As Figure 2 shows, these metrics are principally designed for use in an Agile delivery context (with concepts of Cycle Times, Sprint Completion, etc). Still, many can also be applied in a hybrid “Scrumfall” context (often adopted by larger organisations to deliver major projects).

For example:

Metrics relating to backlog health are clearly key in any context (and reveal hidden risks);
real-time understanding of engineer morale and engineer feedback, as regards the delivery process, are also critical leading indicators of (hidden) delivery risk, and so too are;
changes in time spent (and the efficiency of) fixing bugs and technical debt.

These are all “under the bonnet” metrics that, when viewed together, give the experienced Delivery Manager a view on the health of the delivery “engine” – is it firing on all cylinders or running on empty…?

Applying delivery capability risk to overall project risk management frameworks

Programme management techniques typically map the various workstreams and understand interdependencies and the critical path.

These techniques create well-organised Gantt charts showing the theoretical progress of the project relative to planned milestones. However, these techniques cannot effectively track the health of the underlying technology delivery capability.

i.e. the Gantt chart may show that we just hit a key milestone, but understanding the health/stress of the underlying delivery team may paint a very different picture.
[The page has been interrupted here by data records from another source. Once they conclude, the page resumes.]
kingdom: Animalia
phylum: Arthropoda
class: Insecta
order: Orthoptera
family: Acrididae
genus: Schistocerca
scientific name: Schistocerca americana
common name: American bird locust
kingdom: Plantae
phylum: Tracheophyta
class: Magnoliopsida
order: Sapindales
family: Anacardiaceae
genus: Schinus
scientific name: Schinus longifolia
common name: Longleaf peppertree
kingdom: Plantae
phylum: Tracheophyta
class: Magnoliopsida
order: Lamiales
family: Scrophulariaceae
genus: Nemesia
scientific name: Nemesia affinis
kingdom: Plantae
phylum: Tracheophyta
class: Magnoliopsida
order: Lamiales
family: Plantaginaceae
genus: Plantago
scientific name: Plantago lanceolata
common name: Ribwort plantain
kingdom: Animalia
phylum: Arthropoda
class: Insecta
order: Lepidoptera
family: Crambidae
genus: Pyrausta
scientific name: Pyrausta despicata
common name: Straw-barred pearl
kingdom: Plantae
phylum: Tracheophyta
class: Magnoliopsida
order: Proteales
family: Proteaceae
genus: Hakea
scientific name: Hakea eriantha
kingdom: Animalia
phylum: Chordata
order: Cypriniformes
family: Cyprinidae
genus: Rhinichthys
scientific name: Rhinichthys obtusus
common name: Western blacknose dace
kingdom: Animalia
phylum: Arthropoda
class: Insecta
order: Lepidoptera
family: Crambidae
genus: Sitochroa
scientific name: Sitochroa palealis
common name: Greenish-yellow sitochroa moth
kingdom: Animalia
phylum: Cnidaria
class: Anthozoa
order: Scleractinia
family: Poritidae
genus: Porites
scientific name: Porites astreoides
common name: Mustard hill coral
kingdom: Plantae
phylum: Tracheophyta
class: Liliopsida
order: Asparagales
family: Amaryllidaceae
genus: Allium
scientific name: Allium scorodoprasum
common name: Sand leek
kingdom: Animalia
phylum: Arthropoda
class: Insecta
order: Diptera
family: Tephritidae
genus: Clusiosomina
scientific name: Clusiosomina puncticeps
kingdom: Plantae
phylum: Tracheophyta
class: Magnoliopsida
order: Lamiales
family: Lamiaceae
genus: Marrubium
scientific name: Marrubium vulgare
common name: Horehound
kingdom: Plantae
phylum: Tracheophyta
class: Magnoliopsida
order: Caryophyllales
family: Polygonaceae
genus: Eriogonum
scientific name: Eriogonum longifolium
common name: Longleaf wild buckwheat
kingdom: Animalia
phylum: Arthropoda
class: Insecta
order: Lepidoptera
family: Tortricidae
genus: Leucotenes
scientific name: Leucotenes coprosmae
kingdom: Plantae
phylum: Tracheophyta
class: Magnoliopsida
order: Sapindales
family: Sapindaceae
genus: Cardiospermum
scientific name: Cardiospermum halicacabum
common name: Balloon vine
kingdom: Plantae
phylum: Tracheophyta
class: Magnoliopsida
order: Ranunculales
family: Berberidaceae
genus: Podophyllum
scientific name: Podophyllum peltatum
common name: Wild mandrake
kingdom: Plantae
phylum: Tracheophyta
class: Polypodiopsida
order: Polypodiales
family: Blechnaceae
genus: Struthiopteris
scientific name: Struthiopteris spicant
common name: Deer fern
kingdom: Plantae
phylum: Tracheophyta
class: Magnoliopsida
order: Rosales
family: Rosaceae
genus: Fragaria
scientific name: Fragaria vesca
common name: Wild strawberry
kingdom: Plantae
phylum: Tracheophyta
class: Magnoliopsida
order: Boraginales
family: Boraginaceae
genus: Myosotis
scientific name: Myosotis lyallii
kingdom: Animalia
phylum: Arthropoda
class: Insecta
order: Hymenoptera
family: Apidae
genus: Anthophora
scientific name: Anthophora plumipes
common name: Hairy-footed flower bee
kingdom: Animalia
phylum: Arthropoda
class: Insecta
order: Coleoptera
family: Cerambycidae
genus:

It may show that this was achieved in an unsustainable way (low morale, declining process efficiency, increasing technical debt, etc) – hence, the team is unlikely to hit the next milestone.

This is why understanding delivery capability risk (i.e., understanding the health of the underlying delivery “engine”) can be a vital extra dimension in complex IT programme management.

This is indeed why Plandek is used as a delivery risk management tool to be applied in conjunction with existing Enterprise Agile Planning tools (such as Jira, Jira Align, Rally, etc).